Resta una promessa l'autonomia energetica, grazie all'erogazione di biodiesel nostrano, di 3,5 milioni di automobili per 20mila Km l'anno, prefigurata dall'accordo-quadro di filiera per lo sviluppo dei biocarburanti. «Sono oggi nei silos quasi 50mila tonnellate di semi oleosi raccolti a fini energetici, ma poichè l'Agenzia delle Dogane non procede alle assegnazioni degli stock ai produttori di biodiesel, questo patrimonio Made in Italy di energia rinnovabile non decolla».
E' quanto denunciato oggi, al convegno promosso da Business International sulle agro-energie, dal direttore generale dell'Unione produttori biodiesel Assocostieri Maria Rosaria Di Somma nel ricordare che l'Italia è secondo produttore in Europa di biodiesel, ma l'erogazione alla pompa resta ferma per «criticità fiscali, e per i petrolieri che non ritirano il prodotto».
Ad ostacolare lo sviluppo delle agroenergie sul territorio nazionale, secondo la senatrice dei Verdi e capogruppo in Commissione Agricoltura Loredana De Petris, è la «mancata pubblicazione dei decreti attuativi concernenti l'impiego di semi oleosi coltivati in Italia per la produzione di biocarburanti». E un'interrogazione urgente ai ministri delle Politiche agricole e dello Sviluppo economico è stata presentata oggi dalla stessa De Petris contro «l'impantanamento nelle burocrazie ministeriali dei decreti che devono fissare le sanzioni per la mancata miscelazione del biodiesel e per la revisione dei certificati verdi, mentre incomprensibili ostacoli burocratici impediscono ancora l'autoconsumo ad uso energetico dell'olio vegetale puro da parte degli agricoltori».

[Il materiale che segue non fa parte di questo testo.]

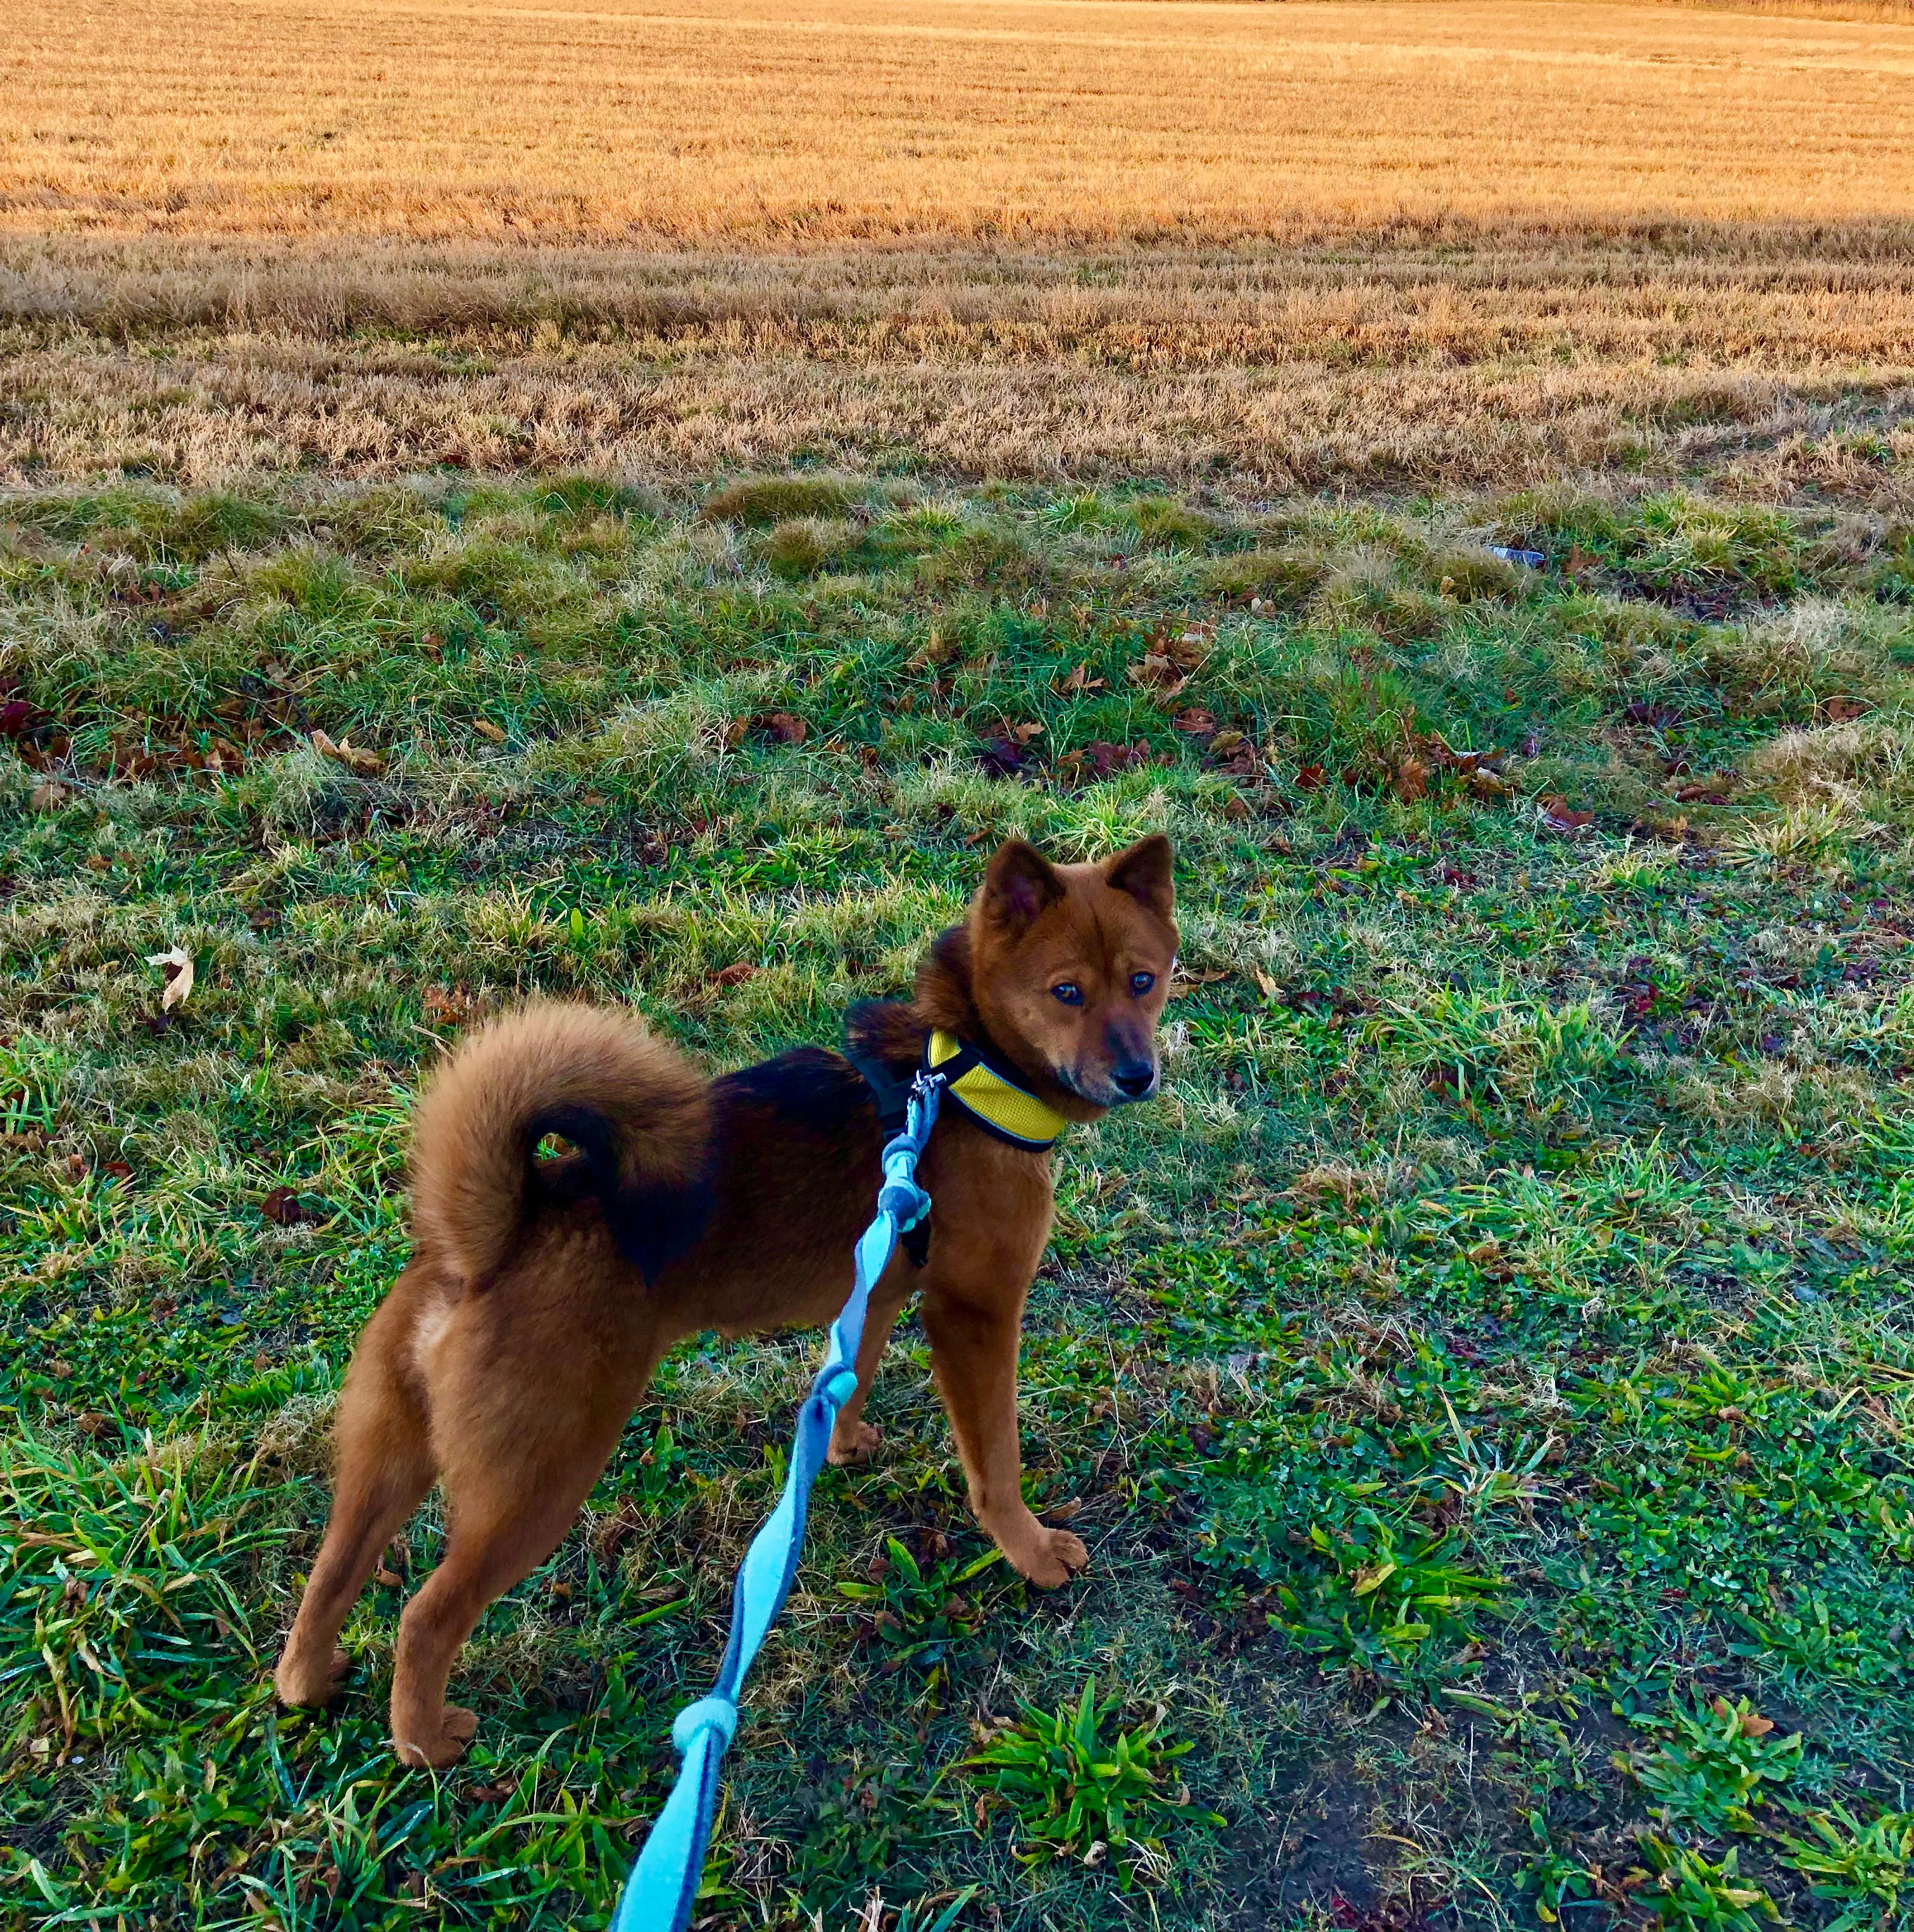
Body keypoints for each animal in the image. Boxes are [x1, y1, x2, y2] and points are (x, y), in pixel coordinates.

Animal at [272, 834, 1177, 1767]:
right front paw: (1029, 1551)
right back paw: (425, 1739)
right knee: (426, 1614)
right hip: (538, 1483)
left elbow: (850, 1376)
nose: (1137, 1074)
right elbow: (996, 1465)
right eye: (1066, 992)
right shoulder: (976, 1317)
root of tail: (491, 1239)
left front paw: (838, 1447)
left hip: (388, 1456)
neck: (964, 1079)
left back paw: (310, 1680)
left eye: (1144, 980)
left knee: (329, 1579)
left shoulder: (878, 1287)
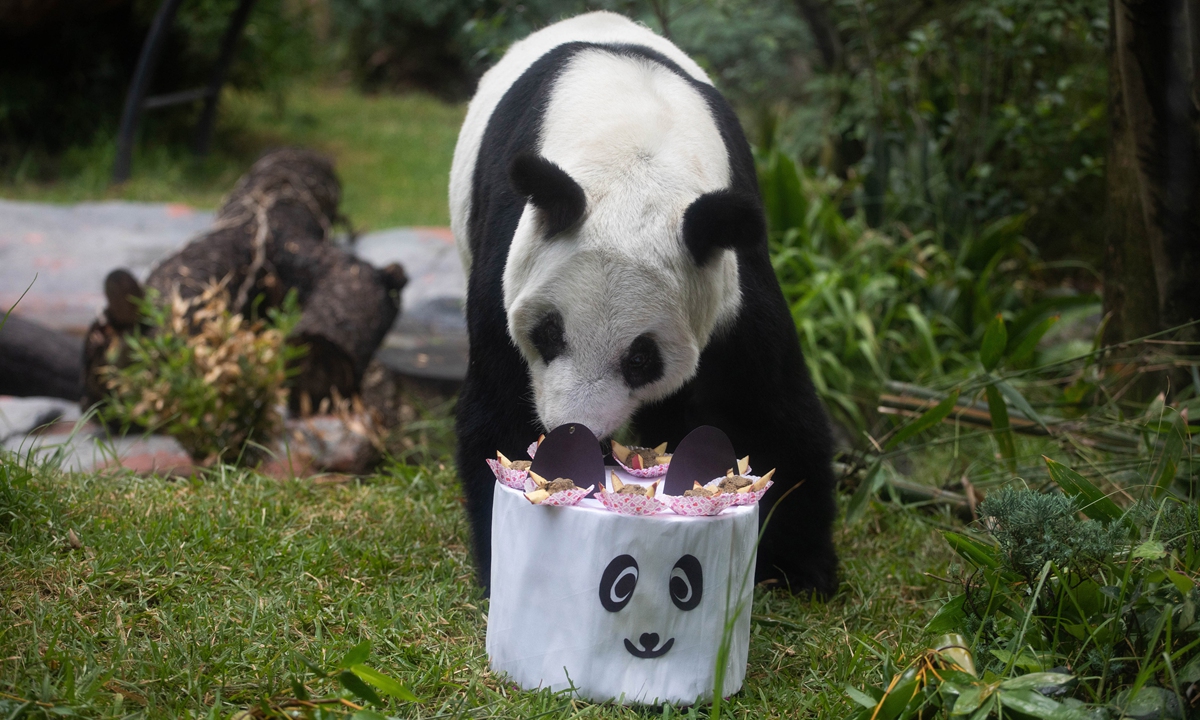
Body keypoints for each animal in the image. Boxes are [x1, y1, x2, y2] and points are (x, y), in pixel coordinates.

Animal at [449, 11, 838, 598]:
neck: (638, 153)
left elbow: (762, 405)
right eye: (549, 333)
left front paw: (803, 566)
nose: (576, 431)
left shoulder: (729, 271)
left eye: (640, 358)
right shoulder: (512, 254)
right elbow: (498, 406)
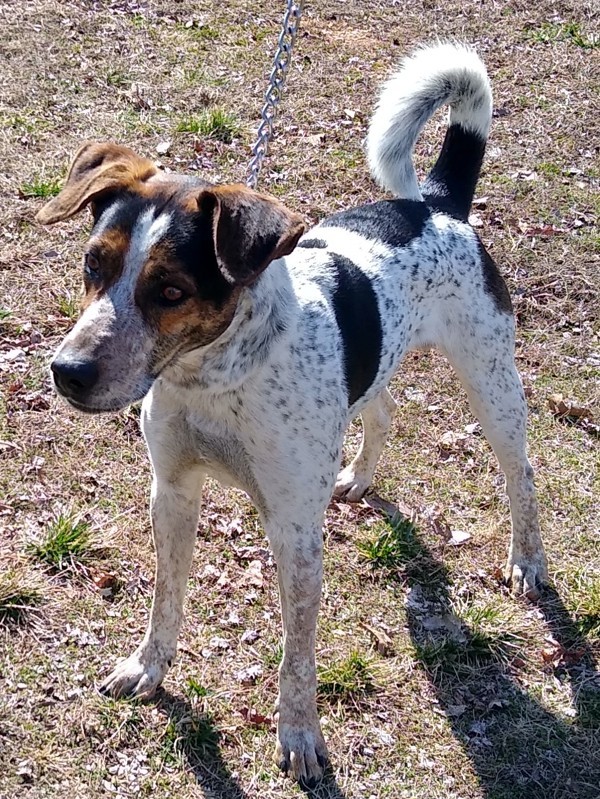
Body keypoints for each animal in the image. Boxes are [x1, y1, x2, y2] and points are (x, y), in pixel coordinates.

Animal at [35, 43, 548, 788]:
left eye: (171, 291)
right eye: (91, 265)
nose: (67, 372)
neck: (213, 379)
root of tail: (436, 205)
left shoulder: (295, 531)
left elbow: (297, 655)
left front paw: (300, 735)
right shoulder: (173, 490)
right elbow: (166, 598)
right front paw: (148, 669)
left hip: (492, 383)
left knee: (521, 474)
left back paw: (527, 560)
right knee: (383, 408)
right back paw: (358, 477)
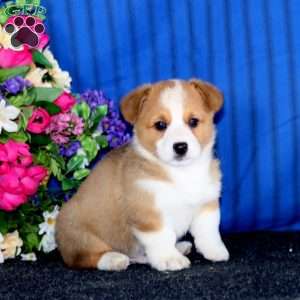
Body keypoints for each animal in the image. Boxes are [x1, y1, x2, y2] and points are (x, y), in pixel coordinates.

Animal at [55, 78, 230, 270]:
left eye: (193, 121)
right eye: (160, 125)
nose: (180, 147)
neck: (180, 173)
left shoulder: (206, 204)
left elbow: (208, 231)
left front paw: (215, 251)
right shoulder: (149, 215)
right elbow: (162, 237)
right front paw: (170, 258)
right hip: (80, 235)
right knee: (83, 257)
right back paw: (113, 259)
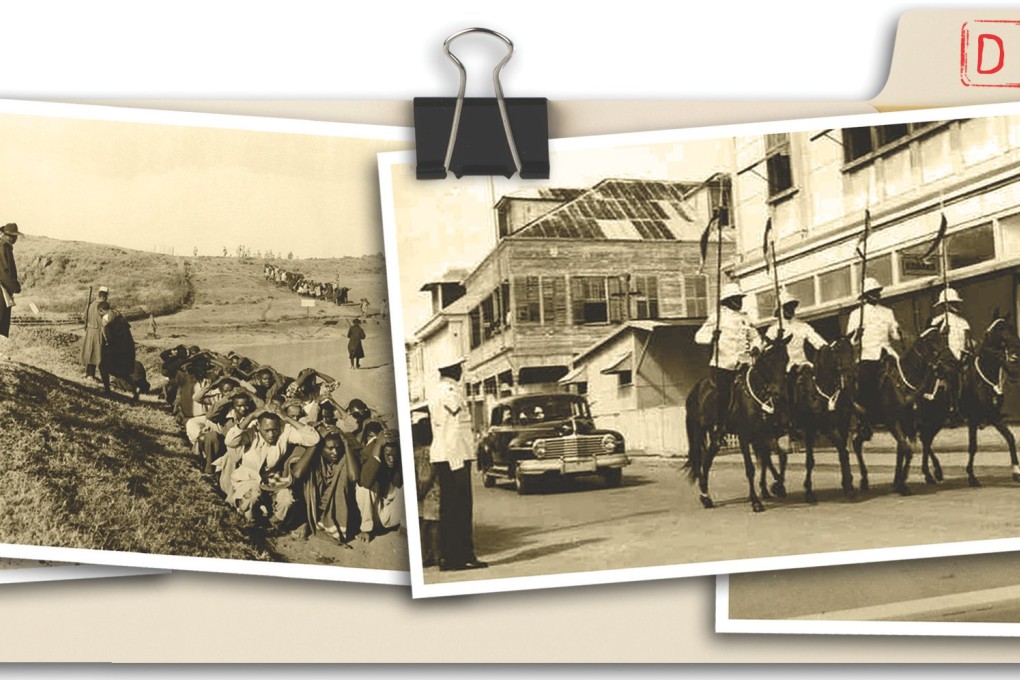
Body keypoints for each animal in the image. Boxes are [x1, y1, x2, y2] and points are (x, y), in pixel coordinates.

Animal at [685, 332, 795, 513]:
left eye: (786, 358)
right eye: (768, 360)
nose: (779, 393)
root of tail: (697, 387)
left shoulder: (768, 434)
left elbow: (777, 457)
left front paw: (776, 486)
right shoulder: (745, 437)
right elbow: (751, 468)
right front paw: (756, 501)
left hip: (716, 435)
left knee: (707, 460)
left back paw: (706, 497)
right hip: (699, 430)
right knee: (703, 460)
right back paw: (705, 497)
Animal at [787, 336, 860, 503]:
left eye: (851, 350)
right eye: (837, 352)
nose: (851, 378)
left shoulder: (843, 425)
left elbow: (843, 452)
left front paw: (848, 484)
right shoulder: (819, 428)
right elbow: (811, 460)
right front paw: (809, 491)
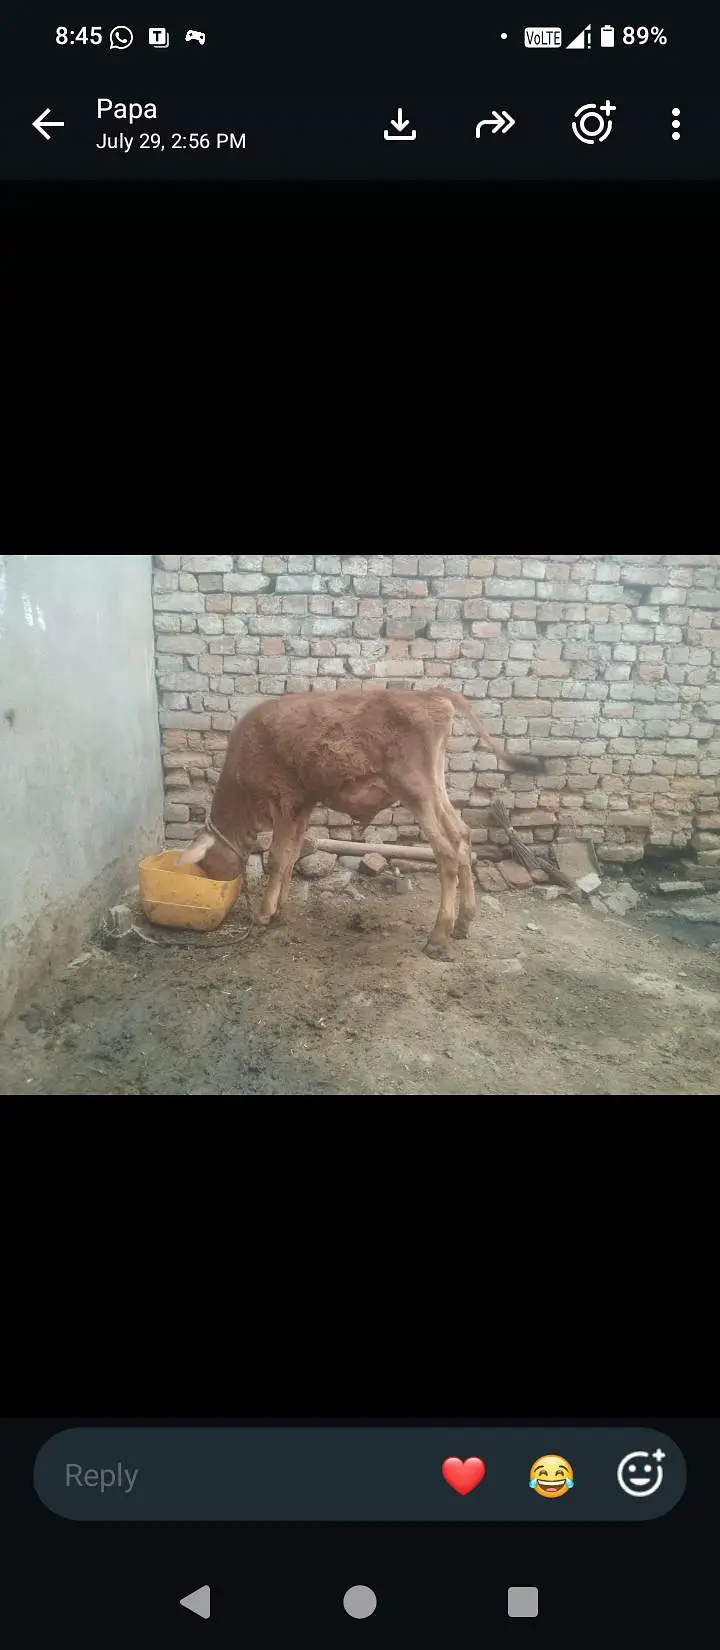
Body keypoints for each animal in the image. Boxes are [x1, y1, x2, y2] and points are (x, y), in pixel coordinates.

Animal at [177, 690, 543, 957]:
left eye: (206, 865)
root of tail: (428, 692)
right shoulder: (303, 804)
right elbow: (292, 855)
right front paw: (280, 910)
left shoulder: (285, 799)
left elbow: (278, 858)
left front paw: (263, 914)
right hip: (434, 787)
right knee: (462, 835)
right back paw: (463, 923)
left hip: (414, 789)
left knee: (446, 851)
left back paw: (439, 936)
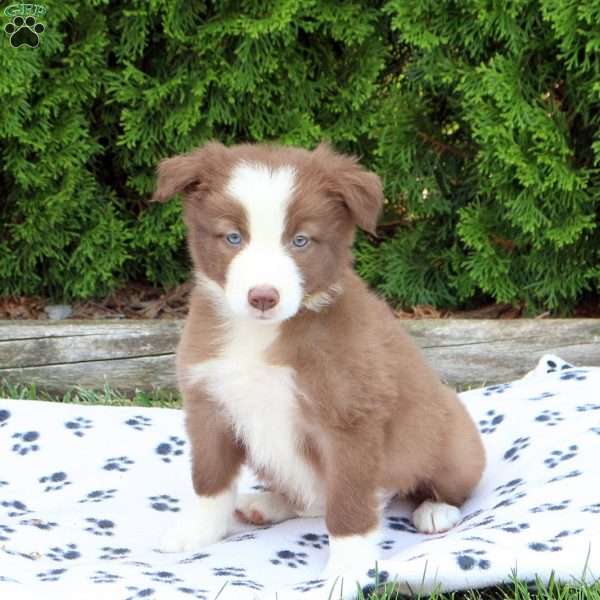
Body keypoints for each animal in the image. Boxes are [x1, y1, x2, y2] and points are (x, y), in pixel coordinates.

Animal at [152, 142, 486, 596]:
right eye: (233, 238)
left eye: (301, 241)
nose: (263, 297)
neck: (262, 336)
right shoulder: (209, 405)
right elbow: (209, 479)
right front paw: (197, 531)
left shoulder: (349, 423)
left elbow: (347, 505)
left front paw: (346, 571)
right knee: (309, 500)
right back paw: (267, 503)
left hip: (453, 442)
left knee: (448, 483)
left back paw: (436, 510)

Eppure «il governo ci crede allo sviluppo delle agroenergie quale grande sfida industriale e agricola». E quanto ha sottolineato il sottosegretario alle Politiche agricole Stefano Boco ricordando il «plafond molto grande, circa 300 milioni annui, destinato dall'ultima finanziaria alle bioenergie». Inoltre, ha annunciato Boco: «per la prima volta in Italia e grazie ad un finanziamento Mipaaf, avremo a dicembre la stima reale dell'autonomia energetica garantita dalle fonti rinnovabili: sarà dunque definito entro la fine dell'anno il quadro dettagliato, regione per regione, il potenziale eco-energetico del Paese».
Passi in avanti si registrano anche in campo legislativo. «Sono quattro le proposte di legge sulle agro-energie - ha detto al convegno il presidente della commissione Agricoltura della Camera Marco Lion - e il comitato ristretto sta per produrre un testo unificato, dopo aver aperto un canale di comunicazione col Mipaaf per rendere immediatamente esecutive alcune questioni. Nell'ottica di privilegiare le materie prime italiane da destinare a uso energetico e il modello di produzione che incentivi l'autoconsumo e i microimpianti diffusi, più sostenibili a livello ambientale e più favorevolmente accettati dal territorio».